Aqmi menace la France pour son intervention en Centrafrique

Dans un communiqué, al-Qaïda au Maghreb islamique (Aqmi) condamne les violences contre les musulmans en Centrafrique et menace la France pour son intervention. Ce communiqué fait suite à un autre des talibans afghans sur la situation en RCA et à une mobilisation sur le web jihadiste francophone, même si aucune présence jihadiste n'a encore été signalée en RCA.
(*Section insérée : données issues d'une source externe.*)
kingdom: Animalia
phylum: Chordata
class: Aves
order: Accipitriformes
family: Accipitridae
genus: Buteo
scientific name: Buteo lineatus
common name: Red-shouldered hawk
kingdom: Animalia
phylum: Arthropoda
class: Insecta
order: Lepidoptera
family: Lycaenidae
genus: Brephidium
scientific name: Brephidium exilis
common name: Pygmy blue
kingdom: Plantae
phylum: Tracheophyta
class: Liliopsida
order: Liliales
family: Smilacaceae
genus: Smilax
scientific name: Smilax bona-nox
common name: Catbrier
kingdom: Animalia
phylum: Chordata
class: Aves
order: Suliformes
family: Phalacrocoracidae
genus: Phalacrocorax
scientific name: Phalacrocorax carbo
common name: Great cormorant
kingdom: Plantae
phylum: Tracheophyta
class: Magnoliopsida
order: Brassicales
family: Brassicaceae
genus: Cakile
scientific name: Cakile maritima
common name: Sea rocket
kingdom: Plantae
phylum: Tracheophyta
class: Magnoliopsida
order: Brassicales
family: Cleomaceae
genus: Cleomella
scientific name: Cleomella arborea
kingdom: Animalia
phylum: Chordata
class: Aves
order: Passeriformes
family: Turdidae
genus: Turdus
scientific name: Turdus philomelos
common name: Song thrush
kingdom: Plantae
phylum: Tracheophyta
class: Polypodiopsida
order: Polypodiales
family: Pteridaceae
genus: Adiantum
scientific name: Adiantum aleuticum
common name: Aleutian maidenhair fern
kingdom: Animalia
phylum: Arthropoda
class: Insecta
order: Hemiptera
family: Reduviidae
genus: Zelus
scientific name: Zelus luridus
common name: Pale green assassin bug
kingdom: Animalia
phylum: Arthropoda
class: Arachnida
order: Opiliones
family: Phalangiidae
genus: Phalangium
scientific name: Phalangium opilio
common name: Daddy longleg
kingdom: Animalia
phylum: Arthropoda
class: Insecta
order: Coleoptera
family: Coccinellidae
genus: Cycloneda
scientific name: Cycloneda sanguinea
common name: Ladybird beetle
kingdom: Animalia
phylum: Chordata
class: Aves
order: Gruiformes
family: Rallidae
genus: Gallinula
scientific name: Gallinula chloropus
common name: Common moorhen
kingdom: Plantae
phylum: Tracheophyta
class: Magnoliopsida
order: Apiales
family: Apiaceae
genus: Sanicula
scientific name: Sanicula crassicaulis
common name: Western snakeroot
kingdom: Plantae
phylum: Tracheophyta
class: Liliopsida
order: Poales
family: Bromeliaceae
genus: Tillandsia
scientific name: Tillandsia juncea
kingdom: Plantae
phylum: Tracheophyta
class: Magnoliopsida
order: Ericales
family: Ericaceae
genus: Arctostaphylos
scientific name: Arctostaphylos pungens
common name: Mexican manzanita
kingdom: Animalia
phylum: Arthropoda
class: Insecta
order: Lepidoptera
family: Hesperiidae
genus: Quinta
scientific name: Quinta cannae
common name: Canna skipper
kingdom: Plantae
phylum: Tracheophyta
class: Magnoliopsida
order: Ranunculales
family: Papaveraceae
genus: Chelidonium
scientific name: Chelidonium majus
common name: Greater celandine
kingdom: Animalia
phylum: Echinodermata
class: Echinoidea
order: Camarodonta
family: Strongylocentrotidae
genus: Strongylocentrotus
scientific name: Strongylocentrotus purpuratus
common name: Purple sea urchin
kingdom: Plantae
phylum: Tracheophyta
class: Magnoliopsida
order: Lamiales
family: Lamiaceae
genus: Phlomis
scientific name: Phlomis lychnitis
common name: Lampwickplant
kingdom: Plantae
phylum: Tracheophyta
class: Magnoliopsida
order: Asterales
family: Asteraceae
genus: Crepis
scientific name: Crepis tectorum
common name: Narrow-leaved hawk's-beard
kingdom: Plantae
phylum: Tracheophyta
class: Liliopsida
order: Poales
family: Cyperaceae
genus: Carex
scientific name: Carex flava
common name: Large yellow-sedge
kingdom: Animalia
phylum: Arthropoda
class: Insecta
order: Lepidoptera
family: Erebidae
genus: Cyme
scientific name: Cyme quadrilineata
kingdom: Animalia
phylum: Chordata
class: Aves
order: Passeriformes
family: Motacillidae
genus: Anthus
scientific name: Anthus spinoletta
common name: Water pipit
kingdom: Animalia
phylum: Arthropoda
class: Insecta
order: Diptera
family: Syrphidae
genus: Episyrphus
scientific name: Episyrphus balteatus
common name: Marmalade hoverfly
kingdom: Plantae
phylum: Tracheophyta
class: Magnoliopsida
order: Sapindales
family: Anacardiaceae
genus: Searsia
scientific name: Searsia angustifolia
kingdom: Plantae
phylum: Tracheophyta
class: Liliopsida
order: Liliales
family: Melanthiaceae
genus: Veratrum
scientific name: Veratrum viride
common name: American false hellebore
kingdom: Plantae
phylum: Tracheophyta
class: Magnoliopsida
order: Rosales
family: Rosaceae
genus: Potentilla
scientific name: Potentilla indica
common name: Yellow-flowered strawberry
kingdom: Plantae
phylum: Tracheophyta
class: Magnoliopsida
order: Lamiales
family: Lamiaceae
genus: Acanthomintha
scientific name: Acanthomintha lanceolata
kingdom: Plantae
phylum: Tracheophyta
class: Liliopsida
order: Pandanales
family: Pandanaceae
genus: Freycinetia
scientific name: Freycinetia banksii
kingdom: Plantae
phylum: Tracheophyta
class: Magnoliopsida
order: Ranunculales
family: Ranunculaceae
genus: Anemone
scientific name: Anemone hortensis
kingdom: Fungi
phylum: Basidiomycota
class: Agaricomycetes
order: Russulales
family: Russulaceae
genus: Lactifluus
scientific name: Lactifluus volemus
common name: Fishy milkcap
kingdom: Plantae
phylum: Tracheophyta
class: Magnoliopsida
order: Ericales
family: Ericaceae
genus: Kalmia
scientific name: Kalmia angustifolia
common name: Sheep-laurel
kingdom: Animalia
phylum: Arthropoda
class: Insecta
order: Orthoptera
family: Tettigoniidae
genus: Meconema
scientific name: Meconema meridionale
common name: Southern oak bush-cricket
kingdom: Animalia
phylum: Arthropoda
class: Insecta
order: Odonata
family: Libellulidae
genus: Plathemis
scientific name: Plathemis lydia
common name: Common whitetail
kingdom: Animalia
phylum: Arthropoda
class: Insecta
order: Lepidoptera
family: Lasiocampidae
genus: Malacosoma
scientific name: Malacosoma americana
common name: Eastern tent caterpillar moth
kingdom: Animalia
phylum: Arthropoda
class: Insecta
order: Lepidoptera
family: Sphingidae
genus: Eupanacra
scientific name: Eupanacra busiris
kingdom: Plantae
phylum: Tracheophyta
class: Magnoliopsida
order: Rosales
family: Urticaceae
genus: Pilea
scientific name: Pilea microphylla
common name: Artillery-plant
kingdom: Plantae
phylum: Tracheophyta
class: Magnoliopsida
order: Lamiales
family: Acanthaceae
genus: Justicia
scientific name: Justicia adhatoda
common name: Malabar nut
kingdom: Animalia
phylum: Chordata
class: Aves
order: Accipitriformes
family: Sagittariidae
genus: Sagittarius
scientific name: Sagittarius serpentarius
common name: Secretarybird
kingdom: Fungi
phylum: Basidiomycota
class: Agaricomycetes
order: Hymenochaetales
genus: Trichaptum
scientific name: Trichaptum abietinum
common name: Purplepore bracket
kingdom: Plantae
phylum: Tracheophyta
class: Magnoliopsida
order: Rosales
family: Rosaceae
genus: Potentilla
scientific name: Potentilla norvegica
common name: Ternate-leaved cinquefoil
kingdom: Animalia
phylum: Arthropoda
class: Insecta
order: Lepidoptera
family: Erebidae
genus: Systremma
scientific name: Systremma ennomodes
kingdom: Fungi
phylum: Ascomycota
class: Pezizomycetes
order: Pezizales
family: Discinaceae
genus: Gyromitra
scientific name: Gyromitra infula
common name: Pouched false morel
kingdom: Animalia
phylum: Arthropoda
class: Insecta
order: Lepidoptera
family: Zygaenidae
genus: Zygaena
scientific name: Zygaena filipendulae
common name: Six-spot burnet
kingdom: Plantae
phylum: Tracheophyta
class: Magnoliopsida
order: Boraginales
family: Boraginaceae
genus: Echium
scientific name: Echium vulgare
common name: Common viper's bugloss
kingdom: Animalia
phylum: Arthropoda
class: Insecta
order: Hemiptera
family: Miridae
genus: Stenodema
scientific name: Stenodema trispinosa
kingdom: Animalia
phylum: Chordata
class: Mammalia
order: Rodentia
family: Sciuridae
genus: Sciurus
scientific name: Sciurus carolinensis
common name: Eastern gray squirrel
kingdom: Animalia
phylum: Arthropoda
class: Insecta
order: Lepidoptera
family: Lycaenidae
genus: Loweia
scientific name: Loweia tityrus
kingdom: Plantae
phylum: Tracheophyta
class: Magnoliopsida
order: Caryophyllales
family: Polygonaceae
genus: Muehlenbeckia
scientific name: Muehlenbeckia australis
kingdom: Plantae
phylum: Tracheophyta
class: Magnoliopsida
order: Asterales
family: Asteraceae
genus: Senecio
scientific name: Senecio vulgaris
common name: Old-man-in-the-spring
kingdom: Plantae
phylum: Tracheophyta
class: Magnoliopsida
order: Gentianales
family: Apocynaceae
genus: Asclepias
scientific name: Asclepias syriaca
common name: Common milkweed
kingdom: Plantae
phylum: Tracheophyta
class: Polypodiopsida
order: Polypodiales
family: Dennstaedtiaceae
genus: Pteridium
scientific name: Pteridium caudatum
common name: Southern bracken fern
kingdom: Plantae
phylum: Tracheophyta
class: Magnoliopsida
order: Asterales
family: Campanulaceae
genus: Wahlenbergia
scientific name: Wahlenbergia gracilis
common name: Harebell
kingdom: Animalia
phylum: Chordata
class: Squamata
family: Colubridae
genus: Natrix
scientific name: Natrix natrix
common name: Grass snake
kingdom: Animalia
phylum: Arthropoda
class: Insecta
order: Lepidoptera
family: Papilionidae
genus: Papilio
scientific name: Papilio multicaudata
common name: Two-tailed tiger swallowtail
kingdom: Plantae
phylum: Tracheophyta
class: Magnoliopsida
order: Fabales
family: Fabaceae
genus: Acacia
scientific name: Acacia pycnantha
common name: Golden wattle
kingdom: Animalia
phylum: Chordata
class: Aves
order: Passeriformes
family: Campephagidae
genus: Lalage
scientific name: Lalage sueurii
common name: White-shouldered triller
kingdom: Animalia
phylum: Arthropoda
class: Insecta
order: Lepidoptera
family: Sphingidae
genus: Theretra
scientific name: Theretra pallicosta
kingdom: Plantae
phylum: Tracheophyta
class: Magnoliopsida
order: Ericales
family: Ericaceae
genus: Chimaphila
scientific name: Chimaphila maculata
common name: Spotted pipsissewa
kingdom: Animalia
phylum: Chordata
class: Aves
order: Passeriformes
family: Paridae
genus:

Des soldats français de l'opération Sangaris, à Bangui, le 18 février 2014. REUTERS/Luc Gnago
Des soldats français de l'opération Sangaris, à Bangui, le 18 février 2014. REUTERS/Luc Gnago

C'est la première fois qu’al-Qaïda au Maghreb islamique s'exprime sur la Centrafrique. Dans son communiqué daté du 16 février, mais posté samedi sur les forums jihadistes, Aqmi dénonce, selon ses termes, « un nouvel épisode après le Mali dans la série de croisades haineuse contre l'Islam ». Pour appuyer son propos, al-Andalous, sa branche médiatique, n'hésite pas à citer le rapport d'Amnesty International évoquant début février un « nettoyage ethnique ».Tout cela, selon Aqmi, sous le nez des « prétendues forces de maintien de la paix ».

→ A (RE) LIRE : Amnesty International dénonce un «nettoyage ethnique» en Centrafrique

L'organisation jihadiste adresse aussi un message teinté de menaces aux dirigeants français : « Vos crimes ne resteront pas impunis, la guerre entre vous et nous se poursuit ». Quelques heures avant, les talibans afghans, peu habitués à s'exprimer sur une zone qui n'est pas la leur, publiaient, eux aussi, un communiqué sur la RCA pour dénoncer, selon leurs propres mots, « un génocide de musulmans » par des « bandits chrétiens criminels » sous le regard impassible du monde.

Depuis plusieurs semaines, sur les réseaux sociaux, les partisans francophones d'al-Qaïda tentent de mobiliser autour de la crise centrafricaine à coup de photos de lynchages et d'images d'exactions.

Pour le moment, aucune présence jihadiste n'a été signalée sur le sol centrafricain mais, récemment, un ancien général de la rébellion Seleka estimait dans la presse locale que « les meurtres sans fin de musulmans centrafricains pourraient finir par faire venir al-Qaïda et Boko Haram ».